_Material provided_
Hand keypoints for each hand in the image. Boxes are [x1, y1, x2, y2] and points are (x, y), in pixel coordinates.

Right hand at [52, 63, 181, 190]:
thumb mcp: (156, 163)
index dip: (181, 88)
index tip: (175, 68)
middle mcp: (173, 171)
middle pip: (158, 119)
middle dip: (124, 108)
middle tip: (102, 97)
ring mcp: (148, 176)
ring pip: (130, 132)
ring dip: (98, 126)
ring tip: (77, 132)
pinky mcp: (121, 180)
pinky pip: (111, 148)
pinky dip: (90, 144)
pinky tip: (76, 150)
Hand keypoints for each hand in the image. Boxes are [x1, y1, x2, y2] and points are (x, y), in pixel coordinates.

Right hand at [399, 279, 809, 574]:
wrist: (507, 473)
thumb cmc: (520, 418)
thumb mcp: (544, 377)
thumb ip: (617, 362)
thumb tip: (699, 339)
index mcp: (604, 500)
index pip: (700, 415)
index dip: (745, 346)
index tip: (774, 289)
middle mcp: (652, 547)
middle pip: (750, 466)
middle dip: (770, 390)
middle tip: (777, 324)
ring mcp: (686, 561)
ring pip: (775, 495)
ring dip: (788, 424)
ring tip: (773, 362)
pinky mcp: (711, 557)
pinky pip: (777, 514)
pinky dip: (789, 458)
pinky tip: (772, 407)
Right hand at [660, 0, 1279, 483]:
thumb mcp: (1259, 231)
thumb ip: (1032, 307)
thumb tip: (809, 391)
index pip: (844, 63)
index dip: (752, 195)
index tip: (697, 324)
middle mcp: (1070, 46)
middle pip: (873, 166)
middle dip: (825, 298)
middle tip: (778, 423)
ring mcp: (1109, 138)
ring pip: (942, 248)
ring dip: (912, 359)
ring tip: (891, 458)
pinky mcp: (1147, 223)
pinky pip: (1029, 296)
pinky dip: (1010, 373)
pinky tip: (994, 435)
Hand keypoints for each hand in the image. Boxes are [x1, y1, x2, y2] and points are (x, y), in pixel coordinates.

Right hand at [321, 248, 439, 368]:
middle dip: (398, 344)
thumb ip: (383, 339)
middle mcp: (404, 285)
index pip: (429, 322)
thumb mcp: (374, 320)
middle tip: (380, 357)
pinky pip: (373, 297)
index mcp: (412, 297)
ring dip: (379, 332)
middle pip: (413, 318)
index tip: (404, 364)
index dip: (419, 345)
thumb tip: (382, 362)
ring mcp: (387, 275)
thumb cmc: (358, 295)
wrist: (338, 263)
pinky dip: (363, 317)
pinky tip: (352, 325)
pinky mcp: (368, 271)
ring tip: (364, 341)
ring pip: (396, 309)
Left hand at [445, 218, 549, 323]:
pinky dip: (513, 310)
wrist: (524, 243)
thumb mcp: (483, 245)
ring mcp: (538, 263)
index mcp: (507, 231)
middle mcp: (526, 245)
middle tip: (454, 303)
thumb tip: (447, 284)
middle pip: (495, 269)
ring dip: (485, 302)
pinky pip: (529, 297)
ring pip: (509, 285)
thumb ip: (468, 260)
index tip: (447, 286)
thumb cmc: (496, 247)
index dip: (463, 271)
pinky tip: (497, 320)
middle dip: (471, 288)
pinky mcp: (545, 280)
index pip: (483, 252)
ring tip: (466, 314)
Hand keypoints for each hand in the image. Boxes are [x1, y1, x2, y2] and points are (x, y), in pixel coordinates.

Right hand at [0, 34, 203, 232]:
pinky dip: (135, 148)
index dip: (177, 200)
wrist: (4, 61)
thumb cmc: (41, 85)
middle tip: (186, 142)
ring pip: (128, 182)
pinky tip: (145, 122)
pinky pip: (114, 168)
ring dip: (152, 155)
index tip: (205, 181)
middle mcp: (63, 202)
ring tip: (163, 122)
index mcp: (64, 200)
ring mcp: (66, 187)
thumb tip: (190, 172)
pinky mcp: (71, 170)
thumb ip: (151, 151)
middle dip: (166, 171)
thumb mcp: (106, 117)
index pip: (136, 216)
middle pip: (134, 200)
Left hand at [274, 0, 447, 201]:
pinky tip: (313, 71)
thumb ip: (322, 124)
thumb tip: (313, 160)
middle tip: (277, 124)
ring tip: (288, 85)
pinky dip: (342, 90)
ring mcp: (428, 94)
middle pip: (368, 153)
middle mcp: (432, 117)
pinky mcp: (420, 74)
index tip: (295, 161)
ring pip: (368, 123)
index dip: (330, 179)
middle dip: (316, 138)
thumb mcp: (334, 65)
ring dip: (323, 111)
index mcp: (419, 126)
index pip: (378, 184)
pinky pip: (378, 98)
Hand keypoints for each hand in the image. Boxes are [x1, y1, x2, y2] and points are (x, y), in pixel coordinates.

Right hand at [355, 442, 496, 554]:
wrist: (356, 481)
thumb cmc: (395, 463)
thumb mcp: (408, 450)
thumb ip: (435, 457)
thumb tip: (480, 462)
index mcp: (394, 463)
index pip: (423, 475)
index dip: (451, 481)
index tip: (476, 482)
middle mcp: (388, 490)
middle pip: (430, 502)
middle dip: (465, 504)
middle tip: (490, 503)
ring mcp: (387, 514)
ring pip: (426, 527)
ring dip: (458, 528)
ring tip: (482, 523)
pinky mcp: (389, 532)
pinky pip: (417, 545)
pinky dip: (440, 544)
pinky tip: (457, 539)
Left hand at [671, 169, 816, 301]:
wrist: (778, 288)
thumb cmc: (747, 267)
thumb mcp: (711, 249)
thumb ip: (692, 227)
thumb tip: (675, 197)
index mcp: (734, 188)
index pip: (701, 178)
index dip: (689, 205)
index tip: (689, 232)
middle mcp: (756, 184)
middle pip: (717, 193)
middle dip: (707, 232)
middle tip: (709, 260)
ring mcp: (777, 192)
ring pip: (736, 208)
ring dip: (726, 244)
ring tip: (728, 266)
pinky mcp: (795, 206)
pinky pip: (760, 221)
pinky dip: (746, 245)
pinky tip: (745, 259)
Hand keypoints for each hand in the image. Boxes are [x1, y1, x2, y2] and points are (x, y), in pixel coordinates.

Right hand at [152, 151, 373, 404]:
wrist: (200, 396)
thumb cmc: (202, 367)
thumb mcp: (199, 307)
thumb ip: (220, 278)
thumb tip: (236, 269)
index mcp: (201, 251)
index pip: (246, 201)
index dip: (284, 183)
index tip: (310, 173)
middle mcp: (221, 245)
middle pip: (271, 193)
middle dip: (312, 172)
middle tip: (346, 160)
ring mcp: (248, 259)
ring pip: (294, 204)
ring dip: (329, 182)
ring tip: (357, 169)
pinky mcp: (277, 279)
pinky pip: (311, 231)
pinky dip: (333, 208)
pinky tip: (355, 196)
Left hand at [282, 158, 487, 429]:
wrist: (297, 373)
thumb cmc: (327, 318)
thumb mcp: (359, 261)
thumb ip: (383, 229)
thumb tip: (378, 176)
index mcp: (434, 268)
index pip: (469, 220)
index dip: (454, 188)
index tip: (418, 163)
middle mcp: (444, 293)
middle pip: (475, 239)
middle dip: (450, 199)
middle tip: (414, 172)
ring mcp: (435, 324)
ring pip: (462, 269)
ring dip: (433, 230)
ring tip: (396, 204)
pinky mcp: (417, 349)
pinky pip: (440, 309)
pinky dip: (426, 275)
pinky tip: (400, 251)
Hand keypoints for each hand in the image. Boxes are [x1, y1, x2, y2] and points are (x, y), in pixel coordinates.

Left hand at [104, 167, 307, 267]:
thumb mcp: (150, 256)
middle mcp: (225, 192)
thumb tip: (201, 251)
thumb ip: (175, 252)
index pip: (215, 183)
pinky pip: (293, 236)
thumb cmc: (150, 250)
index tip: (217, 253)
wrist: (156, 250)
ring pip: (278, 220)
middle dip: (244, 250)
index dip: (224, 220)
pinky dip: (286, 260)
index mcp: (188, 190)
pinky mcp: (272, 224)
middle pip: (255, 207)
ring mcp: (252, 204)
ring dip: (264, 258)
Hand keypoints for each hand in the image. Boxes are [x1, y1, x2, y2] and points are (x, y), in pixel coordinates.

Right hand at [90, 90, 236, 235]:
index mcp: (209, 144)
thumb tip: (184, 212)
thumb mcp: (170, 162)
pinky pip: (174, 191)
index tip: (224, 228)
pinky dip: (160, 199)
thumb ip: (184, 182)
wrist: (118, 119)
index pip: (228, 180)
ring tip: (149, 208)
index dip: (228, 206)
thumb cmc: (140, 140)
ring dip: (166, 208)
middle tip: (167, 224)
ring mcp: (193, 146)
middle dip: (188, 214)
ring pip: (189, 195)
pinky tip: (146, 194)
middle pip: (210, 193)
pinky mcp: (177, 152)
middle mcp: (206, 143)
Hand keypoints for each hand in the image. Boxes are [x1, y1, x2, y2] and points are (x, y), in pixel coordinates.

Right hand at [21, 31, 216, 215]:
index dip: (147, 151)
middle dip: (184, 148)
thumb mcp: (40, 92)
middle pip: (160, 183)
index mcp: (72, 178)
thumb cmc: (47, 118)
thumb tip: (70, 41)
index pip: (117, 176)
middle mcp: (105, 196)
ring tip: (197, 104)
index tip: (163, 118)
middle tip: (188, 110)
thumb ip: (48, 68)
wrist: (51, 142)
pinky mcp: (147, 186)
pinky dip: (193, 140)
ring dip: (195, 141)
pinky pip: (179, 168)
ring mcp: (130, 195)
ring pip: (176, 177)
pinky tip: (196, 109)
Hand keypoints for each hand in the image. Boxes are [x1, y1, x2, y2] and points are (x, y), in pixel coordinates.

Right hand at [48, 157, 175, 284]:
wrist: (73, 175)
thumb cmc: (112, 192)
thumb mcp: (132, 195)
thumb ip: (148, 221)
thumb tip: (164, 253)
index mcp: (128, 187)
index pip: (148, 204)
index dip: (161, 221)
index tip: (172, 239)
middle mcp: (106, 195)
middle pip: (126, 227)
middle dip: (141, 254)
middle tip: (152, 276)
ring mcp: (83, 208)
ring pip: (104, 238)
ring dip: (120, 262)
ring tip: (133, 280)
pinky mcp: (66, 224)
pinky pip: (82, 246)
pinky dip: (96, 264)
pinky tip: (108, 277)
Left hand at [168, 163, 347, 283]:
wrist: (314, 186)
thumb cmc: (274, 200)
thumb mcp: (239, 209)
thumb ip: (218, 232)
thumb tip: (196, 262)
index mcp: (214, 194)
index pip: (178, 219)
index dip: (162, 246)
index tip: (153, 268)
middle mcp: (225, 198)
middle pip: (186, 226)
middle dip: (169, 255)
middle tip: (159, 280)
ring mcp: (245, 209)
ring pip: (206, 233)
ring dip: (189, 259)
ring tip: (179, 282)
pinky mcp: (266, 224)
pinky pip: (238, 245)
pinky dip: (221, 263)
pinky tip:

_Problem to solve_
Scan the records above for the string "Right", then report every line that contains it.

_Exercise answer_
Right hand at [52, 63, 181, 190]:
Right hand at [399, 279, 809, 574]:
Right hand at [660, 0, 1279, 483]:
Right hand at [321, 248, 439, 368]:
Right hand at [0, 34, 203, 232]:
Right hand at [355, 442, 496, 554]:
Right hand at [152, 151, 373, 404]:
Right hand at [90, 90, 236, 235]:
Right hand at [21, 31, 216, 215]:
Right hand at [48, 157, 175, 284]:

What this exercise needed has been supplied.